CV Research Unit, Department of Internal Medicine, Glostrup University Hospital, Denmark.
J Hypertens. 2012 Oct;30(10):1928-36. doi: 10.1097/HJH.0b013e328356c579.
Markers of subclinical target organ damage (TOD) increase cardiovascular (CV) risk prediction beyond traditional risk factors. We wanted to establish thresholds for three markers of TOD based on absolute CV risk in different risk chart categories.
In a cohort of 1968 healthy patients, we measured urine albumin creatine ratio (UACR), pulse wave velocity (PWV), left ventricular mass index (LVMI) and traditional risk factors. Patients were categorized according to Systemic Coronary Evaluation (SCORE), European Society of Hypertension/European Society of Cardiology (ESH/ESC) risk chart and Framingham risk score (FRS) and three corresponding endpoints were recorded: CV death (SCORE-endpoint), a composite of CV death and nonfatal myocardial infarction and stroke (ESH/ESC-endpoint), and a composite that also included hospital admissions for ischemic heart disease, heart failure, peripheral arterial disease and transient cerebral ischemic attack (FRS-endpoint). During a median follow of 12.8 years events totaled 81 SCORE-, 153 ESH/ESC-endpoints and 280 FRS-endpoints. Thresholds for UACR, PWV and LVMI are presented using 10-year risk threshold of more than 5% (SCORE-endpoint), more than 10%(ESH/ESC-endpoint) and more than 20%(FRS-endpoint), which indicated high risk and eligibility for primary prevention.
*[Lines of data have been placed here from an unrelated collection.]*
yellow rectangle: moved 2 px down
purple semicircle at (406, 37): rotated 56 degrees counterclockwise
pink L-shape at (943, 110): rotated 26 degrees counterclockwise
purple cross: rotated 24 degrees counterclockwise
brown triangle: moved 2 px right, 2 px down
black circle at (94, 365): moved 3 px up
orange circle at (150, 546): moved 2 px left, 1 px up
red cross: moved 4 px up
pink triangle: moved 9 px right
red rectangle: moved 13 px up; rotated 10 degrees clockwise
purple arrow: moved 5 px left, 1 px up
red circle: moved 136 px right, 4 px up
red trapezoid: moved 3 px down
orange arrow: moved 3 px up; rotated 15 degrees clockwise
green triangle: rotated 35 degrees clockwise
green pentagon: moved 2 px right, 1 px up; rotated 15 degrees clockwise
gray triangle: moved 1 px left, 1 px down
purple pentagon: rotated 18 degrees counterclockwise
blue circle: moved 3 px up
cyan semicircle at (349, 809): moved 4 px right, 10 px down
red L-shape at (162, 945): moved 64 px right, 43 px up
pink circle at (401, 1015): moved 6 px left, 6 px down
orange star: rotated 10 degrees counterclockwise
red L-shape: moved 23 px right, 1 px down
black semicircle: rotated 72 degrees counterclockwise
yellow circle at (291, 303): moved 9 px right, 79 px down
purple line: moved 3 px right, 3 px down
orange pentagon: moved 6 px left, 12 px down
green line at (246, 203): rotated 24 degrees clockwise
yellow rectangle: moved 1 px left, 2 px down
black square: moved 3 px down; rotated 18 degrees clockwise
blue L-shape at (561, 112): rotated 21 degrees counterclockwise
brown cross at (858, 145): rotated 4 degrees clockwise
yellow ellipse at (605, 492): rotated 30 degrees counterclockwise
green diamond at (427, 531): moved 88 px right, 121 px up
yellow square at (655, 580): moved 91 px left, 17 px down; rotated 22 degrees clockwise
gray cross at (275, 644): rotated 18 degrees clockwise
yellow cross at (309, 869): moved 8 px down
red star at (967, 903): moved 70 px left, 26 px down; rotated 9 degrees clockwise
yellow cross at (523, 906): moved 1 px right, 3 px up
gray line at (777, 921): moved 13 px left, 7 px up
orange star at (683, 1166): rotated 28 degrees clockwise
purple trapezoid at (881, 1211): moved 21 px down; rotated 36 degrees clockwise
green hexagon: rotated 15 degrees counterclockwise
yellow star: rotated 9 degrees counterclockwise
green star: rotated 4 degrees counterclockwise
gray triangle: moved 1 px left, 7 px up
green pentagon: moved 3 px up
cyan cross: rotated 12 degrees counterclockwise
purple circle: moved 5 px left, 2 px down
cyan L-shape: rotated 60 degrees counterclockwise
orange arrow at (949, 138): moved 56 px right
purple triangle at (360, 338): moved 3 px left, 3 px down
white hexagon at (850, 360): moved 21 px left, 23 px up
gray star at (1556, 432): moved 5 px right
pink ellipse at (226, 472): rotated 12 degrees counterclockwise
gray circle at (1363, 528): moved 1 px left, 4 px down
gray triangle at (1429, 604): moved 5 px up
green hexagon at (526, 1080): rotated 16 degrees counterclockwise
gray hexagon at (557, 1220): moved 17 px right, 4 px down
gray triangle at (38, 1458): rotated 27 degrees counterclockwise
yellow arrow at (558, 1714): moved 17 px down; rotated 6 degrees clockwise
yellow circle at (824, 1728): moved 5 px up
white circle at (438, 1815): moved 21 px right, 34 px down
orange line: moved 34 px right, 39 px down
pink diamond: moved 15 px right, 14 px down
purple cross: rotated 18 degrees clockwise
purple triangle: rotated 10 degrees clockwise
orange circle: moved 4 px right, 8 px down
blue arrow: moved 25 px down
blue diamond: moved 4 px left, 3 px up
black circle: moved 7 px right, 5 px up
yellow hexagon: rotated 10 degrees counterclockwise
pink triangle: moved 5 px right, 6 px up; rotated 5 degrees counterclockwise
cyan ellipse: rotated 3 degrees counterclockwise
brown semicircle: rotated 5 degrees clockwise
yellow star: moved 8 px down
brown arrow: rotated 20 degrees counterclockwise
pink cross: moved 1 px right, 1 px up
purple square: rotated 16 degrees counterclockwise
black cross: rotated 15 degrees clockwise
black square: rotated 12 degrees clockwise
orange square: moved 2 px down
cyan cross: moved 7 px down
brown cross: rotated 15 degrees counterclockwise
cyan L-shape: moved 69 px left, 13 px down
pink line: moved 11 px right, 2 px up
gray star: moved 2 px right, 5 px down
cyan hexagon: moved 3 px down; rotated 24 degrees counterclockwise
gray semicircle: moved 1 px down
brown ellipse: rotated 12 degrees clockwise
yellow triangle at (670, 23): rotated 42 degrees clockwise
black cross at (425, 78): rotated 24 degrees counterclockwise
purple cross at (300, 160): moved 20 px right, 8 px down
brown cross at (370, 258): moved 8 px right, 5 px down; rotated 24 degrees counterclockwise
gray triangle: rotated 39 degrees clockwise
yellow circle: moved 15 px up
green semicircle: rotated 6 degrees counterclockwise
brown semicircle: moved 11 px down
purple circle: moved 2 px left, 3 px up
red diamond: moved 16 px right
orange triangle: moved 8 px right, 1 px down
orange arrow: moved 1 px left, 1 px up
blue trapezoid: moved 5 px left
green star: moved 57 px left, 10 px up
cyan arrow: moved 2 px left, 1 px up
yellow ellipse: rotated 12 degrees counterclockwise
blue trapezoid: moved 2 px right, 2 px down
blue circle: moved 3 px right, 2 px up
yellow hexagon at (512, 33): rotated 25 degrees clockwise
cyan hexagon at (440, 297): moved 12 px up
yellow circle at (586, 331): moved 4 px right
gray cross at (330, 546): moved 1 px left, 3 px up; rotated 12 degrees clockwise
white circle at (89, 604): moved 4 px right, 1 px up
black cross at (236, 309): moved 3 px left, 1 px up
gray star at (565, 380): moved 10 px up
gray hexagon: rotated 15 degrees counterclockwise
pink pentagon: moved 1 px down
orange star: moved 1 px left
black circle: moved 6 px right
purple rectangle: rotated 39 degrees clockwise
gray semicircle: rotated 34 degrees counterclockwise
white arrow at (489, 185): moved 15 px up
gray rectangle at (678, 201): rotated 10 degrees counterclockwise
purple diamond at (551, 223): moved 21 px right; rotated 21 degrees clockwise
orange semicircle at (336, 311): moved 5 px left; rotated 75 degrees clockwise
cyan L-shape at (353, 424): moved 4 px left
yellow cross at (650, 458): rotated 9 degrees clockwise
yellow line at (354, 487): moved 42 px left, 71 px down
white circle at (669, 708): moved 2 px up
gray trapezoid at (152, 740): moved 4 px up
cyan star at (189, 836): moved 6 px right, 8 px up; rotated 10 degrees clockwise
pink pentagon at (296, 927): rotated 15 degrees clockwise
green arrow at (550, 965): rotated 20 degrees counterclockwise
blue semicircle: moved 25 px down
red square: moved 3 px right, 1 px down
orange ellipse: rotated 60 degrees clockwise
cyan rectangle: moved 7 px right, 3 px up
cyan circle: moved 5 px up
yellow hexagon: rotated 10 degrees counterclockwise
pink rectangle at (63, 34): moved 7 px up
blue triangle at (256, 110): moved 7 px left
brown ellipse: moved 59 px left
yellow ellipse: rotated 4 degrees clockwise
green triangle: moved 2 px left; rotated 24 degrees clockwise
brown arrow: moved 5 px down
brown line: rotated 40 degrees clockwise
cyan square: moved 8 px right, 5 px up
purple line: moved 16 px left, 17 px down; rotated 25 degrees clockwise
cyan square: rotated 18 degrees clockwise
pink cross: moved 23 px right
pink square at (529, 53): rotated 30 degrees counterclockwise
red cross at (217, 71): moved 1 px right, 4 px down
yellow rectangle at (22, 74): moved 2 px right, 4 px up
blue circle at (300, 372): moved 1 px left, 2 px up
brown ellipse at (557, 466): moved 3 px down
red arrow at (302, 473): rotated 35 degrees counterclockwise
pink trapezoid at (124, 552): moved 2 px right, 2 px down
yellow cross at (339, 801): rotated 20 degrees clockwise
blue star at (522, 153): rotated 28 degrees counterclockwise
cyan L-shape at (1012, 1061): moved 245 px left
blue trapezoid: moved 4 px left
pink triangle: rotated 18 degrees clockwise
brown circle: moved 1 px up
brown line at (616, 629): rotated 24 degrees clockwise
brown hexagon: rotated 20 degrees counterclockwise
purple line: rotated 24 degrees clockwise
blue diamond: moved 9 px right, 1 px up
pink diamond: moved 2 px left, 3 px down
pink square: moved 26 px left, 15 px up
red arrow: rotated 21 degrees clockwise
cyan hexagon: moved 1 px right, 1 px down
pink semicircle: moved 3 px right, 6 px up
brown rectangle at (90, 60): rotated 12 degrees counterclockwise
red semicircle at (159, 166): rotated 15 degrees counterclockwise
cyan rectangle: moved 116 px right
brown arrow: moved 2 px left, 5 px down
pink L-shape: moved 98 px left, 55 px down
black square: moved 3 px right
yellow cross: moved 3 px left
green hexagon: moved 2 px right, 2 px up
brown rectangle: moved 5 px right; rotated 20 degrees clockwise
As an example, the threshold was 0.83 mg/mmol, 13.7 m/s and 119 g/m for UACR, PWV and LVMI, respectively, for patients at moderate added risk according to ESH/ESC risk chart.
Thresholds for UACR, PVW and LVMI based on absolute risk have primarily impact on risk stratification in patients with intermediate risk. The thresholds for PWV and LVMI in patients with moderate risk according to the ESH/ESC risk chart were similar to currently applied thresholds whereas the threshold for UACR was considerable lower than the threshold for microalbuminuria.
亚临床靶器官损害(TOD)标志物可增加心血管(CV)风险预测的准确性,超越传统风险因素。我们希望根据不同风险图表类别的绝对 CV 风险,为三种 TOD 标志物建立基于绝对值的风险预测切点。
在一项由 1968 名健康患者组成的队列中,我们测量了尿白蛋白肌酐比(UACR)、脉搏波速度(PWV)、左心室质量指数(LVMI)和传统危险因素。根据系统冠状动脉评估(SCORE)、欧洲高血压学会/欧洲心脏病学会(ESH/ESC)风险图表和 Framingham 风险评分(FRS)对患者进行分类,并记录了三个相应的终点:CV 死亡(SCORE 终点)、CV 死亡和非致命性心肌梗死及卒中的复合终点(ESH/ESC 终点)以及包括缺血性心脏病、心力衰竭、外周动脉疾病和短暂性脑缺血发作住院的复合终点(FRS 终点)。在中位数为 12.8 年的随访期间,共发生 81 例 SCORE 终点事件、153 例 ESH/ESC 终点事件和 280 例 FRS 终点事件。UACR、PWV 和 LVMI 的切点采用 10 年风险超过 5%(SCORE 终点)、10%(ESH/ESC 终点)和 20%(FRS 终点)的切点表示,提示高风险和适合初级预防。例如,ESH/ESC 风险图表中中等附加风险患者的 UACR、PWV 和 LVMI 切点分别为 0.83mg/mmol、13.7m/s 和 119g/m。
基于绝对风险的 UACR、PVW 和 LVMI 切点主要影响中危患者的风险分层。根据 ESH/ESC 风险图表,中等风险患者的 PWV 和 LVMI 切点与目前应用的切点相似,而 UACR 切点明显低于微量白蛋白尿的切点。